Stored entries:
▼

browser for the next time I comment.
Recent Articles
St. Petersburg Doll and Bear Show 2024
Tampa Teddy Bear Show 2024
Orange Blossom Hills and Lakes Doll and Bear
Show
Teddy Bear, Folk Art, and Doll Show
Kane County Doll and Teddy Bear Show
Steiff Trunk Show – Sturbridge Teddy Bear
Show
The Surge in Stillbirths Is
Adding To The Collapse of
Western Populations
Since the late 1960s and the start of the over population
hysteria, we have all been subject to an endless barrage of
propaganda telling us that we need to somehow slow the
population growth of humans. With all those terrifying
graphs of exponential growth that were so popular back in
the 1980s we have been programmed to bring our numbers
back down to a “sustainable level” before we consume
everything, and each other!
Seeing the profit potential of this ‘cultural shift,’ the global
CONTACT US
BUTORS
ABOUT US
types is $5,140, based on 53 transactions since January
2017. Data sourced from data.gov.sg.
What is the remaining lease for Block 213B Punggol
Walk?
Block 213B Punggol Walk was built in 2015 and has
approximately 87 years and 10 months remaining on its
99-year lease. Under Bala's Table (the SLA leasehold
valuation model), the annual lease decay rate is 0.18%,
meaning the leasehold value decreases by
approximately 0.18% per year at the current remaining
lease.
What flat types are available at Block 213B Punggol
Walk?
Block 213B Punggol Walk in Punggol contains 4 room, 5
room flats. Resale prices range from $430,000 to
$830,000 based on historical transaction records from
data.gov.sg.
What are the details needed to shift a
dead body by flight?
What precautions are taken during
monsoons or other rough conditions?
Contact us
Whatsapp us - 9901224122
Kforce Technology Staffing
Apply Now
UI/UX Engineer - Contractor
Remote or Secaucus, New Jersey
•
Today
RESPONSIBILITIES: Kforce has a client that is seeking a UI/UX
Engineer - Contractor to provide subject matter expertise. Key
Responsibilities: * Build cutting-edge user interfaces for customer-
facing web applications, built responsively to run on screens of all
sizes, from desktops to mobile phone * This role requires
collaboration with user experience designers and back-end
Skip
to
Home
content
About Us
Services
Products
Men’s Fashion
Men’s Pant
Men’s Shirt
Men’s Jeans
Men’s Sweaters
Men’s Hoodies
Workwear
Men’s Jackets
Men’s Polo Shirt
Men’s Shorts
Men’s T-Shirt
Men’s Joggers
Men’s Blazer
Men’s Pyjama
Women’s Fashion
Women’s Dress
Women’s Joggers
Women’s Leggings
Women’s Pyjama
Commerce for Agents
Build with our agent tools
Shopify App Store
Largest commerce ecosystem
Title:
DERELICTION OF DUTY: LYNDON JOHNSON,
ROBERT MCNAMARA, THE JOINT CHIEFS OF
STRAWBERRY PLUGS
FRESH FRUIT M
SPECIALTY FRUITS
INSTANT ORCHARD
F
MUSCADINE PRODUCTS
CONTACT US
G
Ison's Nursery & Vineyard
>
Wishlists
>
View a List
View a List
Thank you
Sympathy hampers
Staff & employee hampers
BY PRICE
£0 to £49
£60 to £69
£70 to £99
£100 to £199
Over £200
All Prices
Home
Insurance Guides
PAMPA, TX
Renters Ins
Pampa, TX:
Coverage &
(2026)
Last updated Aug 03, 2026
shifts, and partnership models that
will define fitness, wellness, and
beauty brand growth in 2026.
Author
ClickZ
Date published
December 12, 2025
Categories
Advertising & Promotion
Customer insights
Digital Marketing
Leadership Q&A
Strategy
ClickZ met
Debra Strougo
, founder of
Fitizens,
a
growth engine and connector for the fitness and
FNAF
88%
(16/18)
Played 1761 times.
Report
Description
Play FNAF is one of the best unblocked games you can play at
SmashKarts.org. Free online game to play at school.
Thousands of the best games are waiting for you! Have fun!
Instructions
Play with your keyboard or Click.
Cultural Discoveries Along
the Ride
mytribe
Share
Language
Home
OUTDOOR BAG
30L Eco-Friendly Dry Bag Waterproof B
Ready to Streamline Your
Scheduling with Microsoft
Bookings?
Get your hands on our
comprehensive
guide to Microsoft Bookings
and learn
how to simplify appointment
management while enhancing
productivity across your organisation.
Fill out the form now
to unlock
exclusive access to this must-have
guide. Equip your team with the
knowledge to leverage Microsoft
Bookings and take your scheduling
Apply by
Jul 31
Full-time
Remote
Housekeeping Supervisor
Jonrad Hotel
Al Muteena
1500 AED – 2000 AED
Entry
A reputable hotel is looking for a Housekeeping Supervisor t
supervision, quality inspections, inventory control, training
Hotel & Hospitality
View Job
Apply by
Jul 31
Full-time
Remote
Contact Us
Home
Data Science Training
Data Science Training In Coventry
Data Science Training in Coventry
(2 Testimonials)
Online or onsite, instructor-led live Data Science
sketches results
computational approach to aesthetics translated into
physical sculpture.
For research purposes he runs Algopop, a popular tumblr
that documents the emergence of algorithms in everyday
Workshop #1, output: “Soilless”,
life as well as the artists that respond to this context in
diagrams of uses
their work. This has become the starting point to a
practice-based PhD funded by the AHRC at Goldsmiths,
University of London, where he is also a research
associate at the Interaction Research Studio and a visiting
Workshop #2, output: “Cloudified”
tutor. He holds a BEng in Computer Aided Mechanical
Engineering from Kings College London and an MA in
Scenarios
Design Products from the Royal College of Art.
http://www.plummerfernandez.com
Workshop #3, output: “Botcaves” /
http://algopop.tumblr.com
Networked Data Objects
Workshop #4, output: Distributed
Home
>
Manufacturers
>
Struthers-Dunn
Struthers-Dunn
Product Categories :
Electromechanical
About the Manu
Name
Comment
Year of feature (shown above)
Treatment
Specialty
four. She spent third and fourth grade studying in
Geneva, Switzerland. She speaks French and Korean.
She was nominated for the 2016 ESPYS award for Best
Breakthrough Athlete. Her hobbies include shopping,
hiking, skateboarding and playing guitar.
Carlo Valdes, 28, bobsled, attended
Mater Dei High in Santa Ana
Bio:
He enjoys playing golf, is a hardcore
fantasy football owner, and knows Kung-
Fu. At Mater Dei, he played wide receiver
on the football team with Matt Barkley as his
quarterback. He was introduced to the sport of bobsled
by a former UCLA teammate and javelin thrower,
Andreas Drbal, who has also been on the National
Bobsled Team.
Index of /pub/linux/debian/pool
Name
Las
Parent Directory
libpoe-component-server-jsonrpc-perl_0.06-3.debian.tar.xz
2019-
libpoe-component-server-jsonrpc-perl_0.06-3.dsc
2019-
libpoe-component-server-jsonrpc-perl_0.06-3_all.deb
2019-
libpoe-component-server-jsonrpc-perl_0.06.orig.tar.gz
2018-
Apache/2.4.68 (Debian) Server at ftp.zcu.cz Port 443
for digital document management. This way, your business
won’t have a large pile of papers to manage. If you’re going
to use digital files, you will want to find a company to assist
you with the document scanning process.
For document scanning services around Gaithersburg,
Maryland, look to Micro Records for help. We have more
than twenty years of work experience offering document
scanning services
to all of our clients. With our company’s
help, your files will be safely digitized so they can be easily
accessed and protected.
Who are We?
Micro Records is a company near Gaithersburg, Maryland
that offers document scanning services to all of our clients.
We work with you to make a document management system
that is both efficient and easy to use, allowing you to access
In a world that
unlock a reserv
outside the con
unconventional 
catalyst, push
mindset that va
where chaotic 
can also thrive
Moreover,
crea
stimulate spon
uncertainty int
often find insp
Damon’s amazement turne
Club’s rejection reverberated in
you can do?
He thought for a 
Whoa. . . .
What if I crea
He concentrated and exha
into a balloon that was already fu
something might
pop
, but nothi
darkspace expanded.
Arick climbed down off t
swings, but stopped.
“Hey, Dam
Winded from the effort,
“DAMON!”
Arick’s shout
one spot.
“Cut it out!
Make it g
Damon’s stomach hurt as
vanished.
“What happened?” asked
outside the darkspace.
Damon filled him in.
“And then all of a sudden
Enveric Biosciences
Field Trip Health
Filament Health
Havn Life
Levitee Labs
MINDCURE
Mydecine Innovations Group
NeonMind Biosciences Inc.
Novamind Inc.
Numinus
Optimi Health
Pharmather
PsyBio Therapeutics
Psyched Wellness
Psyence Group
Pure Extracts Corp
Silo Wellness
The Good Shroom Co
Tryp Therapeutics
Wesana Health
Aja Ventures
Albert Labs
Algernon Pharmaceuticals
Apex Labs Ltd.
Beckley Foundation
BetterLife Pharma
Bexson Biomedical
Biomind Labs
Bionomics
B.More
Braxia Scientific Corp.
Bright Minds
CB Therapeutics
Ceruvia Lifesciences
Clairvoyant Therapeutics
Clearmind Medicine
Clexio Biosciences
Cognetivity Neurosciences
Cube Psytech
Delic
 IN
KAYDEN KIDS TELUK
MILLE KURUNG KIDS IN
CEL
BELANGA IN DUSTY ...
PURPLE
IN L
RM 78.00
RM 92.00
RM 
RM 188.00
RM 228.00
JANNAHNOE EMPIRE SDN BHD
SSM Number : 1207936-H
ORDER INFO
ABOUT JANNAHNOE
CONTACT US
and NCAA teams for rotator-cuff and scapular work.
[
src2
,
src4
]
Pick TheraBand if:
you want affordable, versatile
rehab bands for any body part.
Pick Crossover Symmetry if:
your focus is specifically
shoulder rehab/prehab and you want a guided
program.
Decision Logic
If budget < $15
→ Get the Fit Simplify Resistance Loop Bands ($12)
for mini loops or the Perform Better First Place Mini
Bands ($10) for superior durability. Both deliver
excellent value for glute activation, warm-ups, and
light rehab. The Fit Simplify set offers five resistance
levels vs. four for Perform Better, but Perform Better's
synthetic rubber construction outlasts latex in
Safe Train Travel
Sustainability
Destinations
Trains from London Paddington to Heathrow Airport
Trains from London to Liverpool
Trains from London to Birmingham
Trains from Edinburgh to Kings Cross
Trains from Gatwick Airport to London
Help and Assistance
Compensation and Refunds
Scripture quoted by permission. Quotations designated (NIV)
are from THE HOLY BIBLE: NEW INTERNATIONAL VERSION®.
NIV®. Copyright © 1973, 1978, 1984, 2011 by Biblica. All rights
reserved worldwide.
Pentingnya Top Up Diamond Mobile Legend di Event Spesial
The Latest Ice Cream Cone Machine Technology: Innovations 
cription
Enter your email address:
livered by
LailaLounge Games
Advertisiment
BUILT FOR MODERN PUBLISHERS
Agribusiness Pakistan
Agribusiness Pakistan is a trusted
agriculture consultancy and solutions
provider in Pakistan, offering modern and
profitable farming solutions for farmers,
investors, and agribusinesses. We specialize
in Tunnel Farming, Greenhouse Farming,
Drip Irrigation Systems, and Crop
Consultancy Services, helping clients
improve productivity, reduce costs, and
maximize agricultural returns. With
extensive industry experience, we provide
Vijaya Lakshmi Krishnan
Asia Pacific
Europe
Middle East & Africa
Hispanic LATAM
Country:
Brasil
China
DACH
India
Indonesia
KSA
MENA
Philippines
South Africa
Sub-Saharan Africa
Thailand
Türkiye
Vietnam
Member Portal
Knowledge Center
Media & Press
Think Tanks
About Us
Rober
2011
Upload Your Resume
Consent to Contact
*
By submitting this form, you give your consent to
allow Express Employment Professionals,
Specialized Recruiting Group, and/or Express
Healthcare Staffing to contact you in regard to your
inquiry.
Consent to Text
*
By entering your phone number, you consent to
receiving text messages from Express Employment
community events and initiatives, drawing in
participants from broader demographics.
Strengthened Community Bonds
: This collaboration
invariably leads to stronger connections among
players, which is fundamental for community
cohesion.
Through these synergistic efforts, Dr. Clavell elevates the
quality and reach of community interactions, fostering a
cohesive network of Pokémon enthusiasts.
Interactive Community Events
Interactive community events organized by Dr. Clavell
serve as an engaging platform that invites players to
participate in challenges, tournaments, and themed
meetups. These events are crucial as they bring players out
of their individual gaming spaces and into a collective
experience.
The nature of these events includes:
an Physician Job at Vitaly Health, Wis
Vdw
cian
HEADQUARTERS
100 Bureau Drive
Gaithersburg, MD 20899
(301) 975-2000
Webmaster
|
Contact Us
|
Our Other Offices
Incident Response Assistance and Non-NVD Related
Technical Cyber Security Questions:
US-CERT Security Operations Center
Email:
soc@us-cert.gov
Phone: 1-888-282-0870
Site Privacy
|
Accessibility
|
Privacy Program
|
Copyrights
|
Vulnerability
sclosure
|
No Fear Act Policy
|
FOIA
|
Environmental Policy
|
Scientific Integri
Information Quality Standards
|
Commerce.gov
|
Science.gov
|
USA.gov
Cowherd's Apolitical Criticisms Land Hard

▲

WORK REQUIRED:
Count the lines in the items above that contain the string "London", treating uppercase and lowercase as different, and give only the number.

YOUR SOLUTION:
6